Abstract 3- 0930-0945
Category: Clinical

At the end of the session,
participants will be able to:

  1. The diagnosis of malignant astrocytomas based on molecular features of IDH1 mutation may be unaccompanied by year-over-year tumor growth despite no treatment with either radiation or chemotherapy. 
  2. The neuroimaging of such tumors is not that of a diffuse glioma. 
  3. That binucleate and intermediate glio-neuronal cells by conventional histology and by immunocytochemistry, may favor ganglioglioma. 

 

Presenter

Dr. Roland Auer

Following on an MD at the University of Alberta, Neuropathology training in London, ON, and a PhD in brain damage from Lund, Swede, Dr. Auer has been in a combined clinical-research practice for 36 years now.

Authors

Roland N. Auer 1,5, Egiroh Omene 2, Sarah E. Edwards 1, Kotoo Meguro 1, Daryl R. Fourney 1, Jose F. Tellez-Zenteno 2, Gary R.W. Hunter 2, Kyle Moulton 3, Vijayananda Kundapur 4

Depts of 1Surgery (Neurosurgery), 2Neurology, 3Radiology, 4Oncology, 5Pathology and Laboratory Medicine, University of Saskatchewan, Saskatoon, SK, CANADA

Target Audience:
Pathologists, Residents, Oncologists, Radiologists

CanMEDS:
Medical Experts (the integrating role), Communicator, Collaborator, Leader, Health Advocate, Scholar, Professional

Long term disease-free survival after surgical resection only: malignant IDH-mutated astrocytoma versus ganglioglioma

Abstract

Gangliogliomas are important to distinguish from anaplastic astrocytoma and glioblastoma multiforme, to avoid potentially damaging radiation and for accurate prognostication.  Two patients with a seizure presentation at age 31 and 30, had large, well demarcated brain tumors each 4.3 cm with no suggestion of diffuse glioma on imaging.
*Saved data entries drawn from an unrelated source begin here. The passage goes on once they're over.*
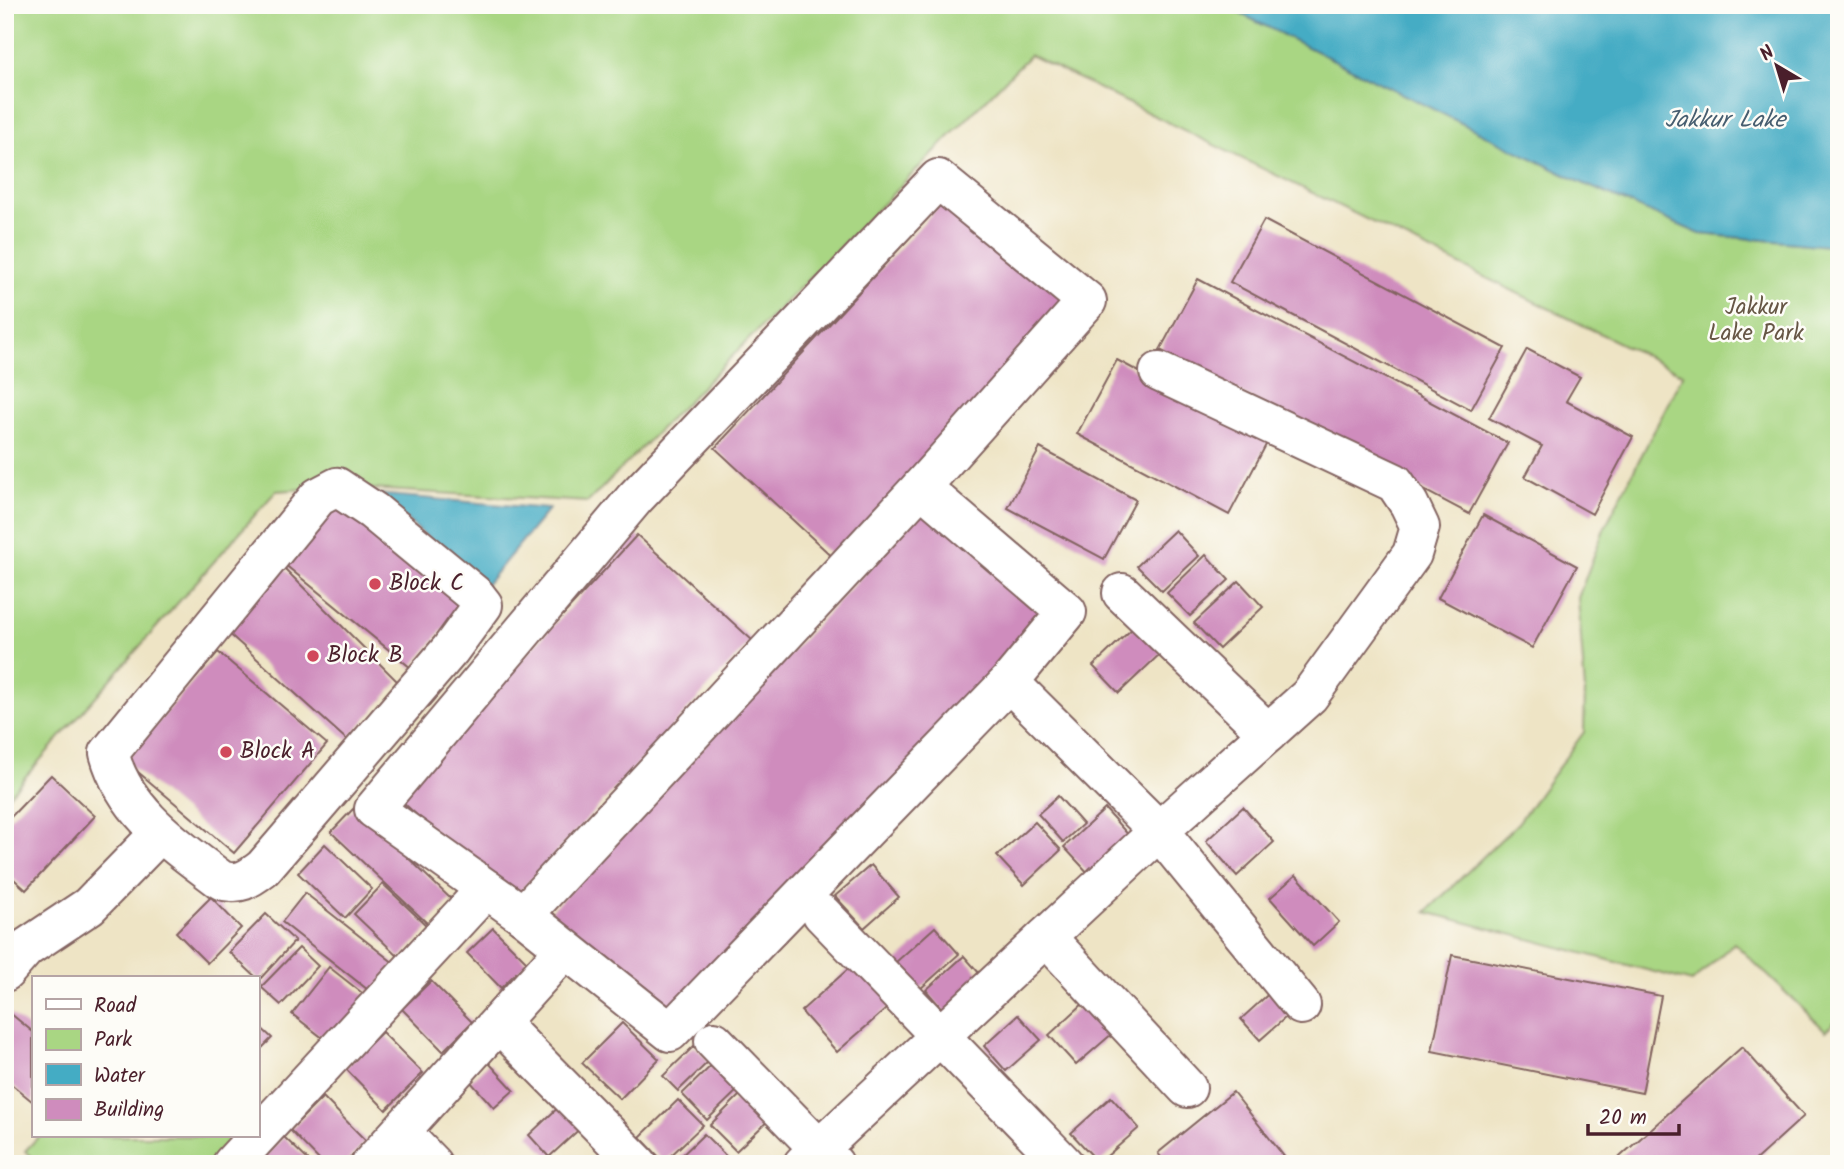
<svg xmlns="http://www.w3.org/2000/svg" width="1844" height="1169" font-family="Kalam,sans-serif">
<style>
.green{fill:#a9d683;stroke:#7a7a57;stroke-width:2}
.water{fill:#44acc4;stroke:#476678;stroke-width:2}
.building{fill:#cf8cbd}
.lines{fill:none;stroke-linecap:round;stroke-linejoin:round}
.minor-casing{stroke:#836461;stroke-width:42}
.minor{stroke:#fff;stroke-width:38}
.poi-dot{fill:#d1495b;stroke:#fdfcf7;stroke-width:2.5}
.labels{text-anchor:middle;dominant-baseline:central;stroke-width:5;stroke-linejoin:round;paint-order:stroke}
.park-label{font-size:23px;fill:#665645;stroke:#fdfcf7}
.poi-label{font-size:23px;fill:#4a1f2b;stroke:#fdfcf7;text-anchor:start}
.water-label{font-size:24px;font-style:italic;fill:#475e70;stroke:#fdfcf7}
</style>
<rect width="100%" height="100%" fill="#fdfcf7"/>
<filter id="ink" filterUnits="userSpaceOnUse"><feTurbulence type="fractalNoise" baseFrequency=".0143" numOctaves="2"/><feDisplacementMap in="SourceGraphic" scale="14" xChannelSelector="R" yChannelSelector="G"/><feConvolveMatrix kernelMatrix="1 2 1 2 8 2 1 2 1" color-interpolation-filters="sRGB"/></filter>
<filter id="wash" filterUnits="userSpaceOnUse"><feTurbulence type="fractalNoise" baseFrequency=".00686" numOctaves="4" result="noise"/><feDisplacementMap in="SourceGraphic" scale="28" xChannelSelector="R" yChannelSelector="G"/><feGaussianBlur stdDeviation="1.57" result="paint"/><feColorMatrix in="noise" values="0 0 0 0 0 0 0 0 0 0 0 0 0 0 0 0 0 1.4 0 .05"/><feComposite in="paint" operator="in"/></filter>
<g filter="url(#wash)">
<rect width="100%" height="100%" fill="#eee4c5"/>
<g class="green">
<path d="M5,5h1218l357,177 120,52 139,13v771l-13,13 -92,-88 -42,39 -266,-70 92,-89 66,-91 1,-41 -7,-93 26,-69 79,-155 -653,-319 -442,447 -251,-15 -61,4 -271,309z"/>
<path d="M39,1136h201l-26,28h-175l-14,-13z"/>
</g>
<g class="water">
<path d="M1223,5h616v242l-139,-13 -120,-52z"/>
<path d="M376,494l173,15 -64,77z"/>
</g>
<g id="blocks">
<g class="building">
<path d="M950,194l122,113 -235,254 -122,-113z"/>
<path d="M1264,220l241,128 -34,62 -241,-128z"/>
<path d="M1198,279l310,164 -39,71 -309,-164z"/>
<path d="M1527,349l53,28 -14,24 67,36 -41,77 -67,-37 17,-31 -53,-28z"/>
<path d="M1117,360l151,81 -39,74 -152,-81z"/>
<path d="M1040,448l96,52 -32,59 -96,-51z"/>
<path d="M342,493l121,112 -52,63 -128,-105z"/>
<path d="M928,505l120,111 -376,406 -121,-111z"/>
<path d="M1483,515l94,51 -45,82 -94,-50z"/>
<path d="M1175,530l24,26 -37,35 -25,-25z"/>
<path d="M637,535l115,105 -241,261 -115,-105z"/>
<path d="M1206,555l23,25 -39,36 -23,-23z"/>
<path d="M281,565l117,117 -51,58 -122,-110z"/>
<path d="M1239,581l24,26 -44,42 -25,-26z"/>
<path d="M1136,625l26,27 -43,41 -26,-27z"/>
<path d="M218,652l109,92 -93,109 -109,-92z"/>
<path d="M51,775l44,41 -69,74 -21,-19v-48z"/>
<path d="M1058,796l25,28 -20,18 -25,-28z"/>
<path d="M355,807l96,92 -23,25 -97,-92z"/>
<path d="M1243,807l31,35 -37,34 -31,-35z"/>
<path d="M1105,809l27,30 -41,37 -27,-29z"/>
<path d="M1035,822l26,28 -37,35 -27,-29z"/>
<path d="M325,844l47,45 -27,29 -47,-45z"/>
<path d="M871,865l28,32 -35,31 -29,-32z"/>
<path d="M1296,875l43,47 -26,24 -43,-48z"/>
<path d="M383,884l46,44 -29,30 -46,-44z"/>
<path d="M305,893l90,71 -23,29 -90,-71z"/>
<path d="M211,897l30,31 -34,35 -31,-31z"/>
<path d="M266,914l29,27 -36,39 -30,-28z"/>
<path d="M935,927l24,27 -39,35 -24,-27z"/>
<path d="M493,928l34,34 -26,26 -34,-35z"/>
<path d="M299,948l19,18 -37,39 -20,-18z"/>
<path d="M1452,955l209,41 -19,97 -210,-42z"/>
<path d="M964,956l24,27 -39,34 -23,-27z"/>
<path d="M856,962l37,41 -56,49 -36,-41z"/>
<path d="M329,967l42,33 -38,46 -41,-32z"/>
<path d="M431,981l41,41 -29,29 -41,-42z"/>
<path d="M1274,989l19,22 -33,29 -19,-21z"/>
<path d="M1085,1002l28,31 -37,32 -27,-30z"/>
<path d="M5,1009l28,23v70l-28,-23z"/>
<path d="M1018,1015l23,25 -35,31 -22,-25z"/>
<path d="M622,1023l37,36 -39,40 -38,-36z"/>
<path d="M257,1024l15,14 -15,15z"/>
<path d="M382,1032l41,41 -37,37 -41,-42z"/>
<path d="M694,1046l15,15 -31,30 -15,-15z"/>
<path d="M1742,1047l62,69 -53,48h-139z"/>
<path d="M718,1059l25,26 -36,35 -25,-26z"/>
<path d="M489,1063l25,27 -20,18 -24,-27z"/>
<path d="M745,1090l27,27 -36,34 -26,-26z"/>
<path d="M1233,1092l57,72h-124l-8,-11z"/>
<path d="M323,1097l43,44 -22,23h-21l-33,-34z"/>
<path d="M1111,1097l28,31 -40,35 -28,-30z"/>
<path d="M678,1100l25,25 -39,37 -24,-25z"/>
<path d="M564,1102l20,23 -35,32 -20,-22z"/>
<path d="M704,1134l26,26 -3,4h-54z"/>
<path d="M284,1137l26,25 -2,2h-44l-4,-3z"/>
</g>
</g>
</g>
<g filter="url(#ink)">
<use href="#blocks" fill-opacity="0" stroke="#836461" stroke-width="2"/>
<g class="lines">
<defs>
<g id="minor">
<path d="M337,487l36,24 103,85 7,9 -33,45 -187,218c-14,11 -25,18 -42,12 -46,-35 -96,-68 -112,-127l209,-256z"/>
<path d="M1122,593l146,140"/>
<path d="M1009,682l-339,350 -147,-117 -149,-106 261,-311 303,-319 149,122 -166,186 146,125 -58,70 150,149 142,174"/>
<path d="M822,914l242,250"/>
<path d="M523,915l398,-428"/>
<path d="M1046,937l141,151"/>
<path d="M5,972l21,-24 63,-42 71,-73"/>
<path d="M499,1023l139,141"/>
<path d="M714,1041l120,123"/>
<path d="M401,1132l31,32"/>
<path d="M232,1164l254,-275"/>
<path d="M371,1164l194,-215"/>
<path d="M803,1164l356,-333 150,-135 103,-142 8,-27 -11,-23 -14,-21 -236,-111"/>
</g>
</defs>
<use href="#minor" class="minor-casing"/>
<use href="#minor" class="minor"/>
</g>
</g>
<g class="poi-dot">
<circle cx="375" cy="584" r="7"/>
<circle cx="313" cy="656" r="7"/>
<circle cx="226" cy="752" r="7"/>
</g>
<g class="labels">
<g class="park-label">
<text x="1756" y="308">Jakkur<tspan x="1756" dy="26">Lake Park</tspan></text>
</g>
<g class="poi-label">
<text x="389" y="584">Block C</text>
<text x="327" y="656">Block B</text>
<text x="240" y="752">Block A</text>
</g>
<g class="water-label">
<text x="1725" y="120">Jakkur Lake</text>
</g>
</g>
<rect width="1844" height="1169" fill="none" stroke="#fdfcf7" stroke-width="28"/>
<rect x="32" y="976" width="228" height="161" fill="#fdfcf7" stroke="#b5a4a5" stroke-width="2"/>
<rect x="46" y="999" width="35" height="10" fill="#ffffff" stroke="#b5a4a5" stroke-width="2"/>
<text x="94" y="1012" font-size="21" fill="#4a1f2b">Road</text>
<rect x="46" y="1029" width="35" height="21" fill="#a9d683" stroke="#b5a4a5" stroke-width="2"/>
<text x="94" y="1046" font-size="21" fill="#4a1f2b">Park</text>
<rect x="46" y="1064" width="35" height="21" fill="#44acc4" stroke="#b5a4a5" stroke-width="2"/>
<text x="94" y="1082" font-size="21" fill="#4a1f2b">Water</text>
<rect x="46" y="1099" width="35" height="21" fill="#cf8cbd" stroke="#b5a4a5" stroke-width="2"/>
<text x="94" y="1116" font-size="21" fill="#4a1f2b">Building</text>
<g transform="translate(1777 66) rotate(322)" stroke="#fdfcf7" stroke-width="5" paint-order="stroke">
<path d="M0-5L12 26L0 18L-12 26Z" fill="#4a1f2b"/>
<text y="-10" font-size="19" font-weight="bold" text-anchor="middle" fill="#4a1f2b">N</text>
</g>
<path d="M1588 1124v10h91v-10" fill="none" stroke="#4a1f2b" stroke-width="3.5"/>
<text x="1599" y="1124" font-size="21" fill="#4a1f2b" stroke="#fdfcf7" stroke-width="5" paint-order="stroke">20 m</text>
</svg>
Both patients requested tumor resection.  The first patient intra-operatively was found to have the tumor in close proximity to the motor cortex, and resection was thus incomplete, leaving residual tumor in situ. The second patient had a gross total resection. An initial diagnosis of ganglioglioma, was changed to malignant astrocytoma based on IDH1 mutation, loss of ATRX, abundant mitoses and a high Ki67 labelling index.  Conventional histology revealed glial, neuronal and intermediate forms in both tumors.  Both patients declined treatment following neurosurgery and remain without tumor growth on neuroimaging at 6 and 3 years later, respectively.  The findings illustrate the conundrum of tumors diagnosed as malignant astrocytomas based on molecular profile, but showing no growth after no treatment, as well as the superiority of resection over needle biopsy, as the first tumor was called a diffuse astrocytoma on a needle biopsy prior to resection. Without diffuse astrocytoma appearing on long-term follow-up in the absence of radiochemotherapy, a diagnosis of diffuse, malignant astrocytoma is increasingly untenable as years pass. Both patients and their clinicians question the malignant diagnosis. Gangliogliomas have been reported with IDH mutation (Brain Pathol 2011; 21: 564-574). Ganglioglioma versus diffuse astrocytoma remains a difficult differential diagnosis in neuropathology.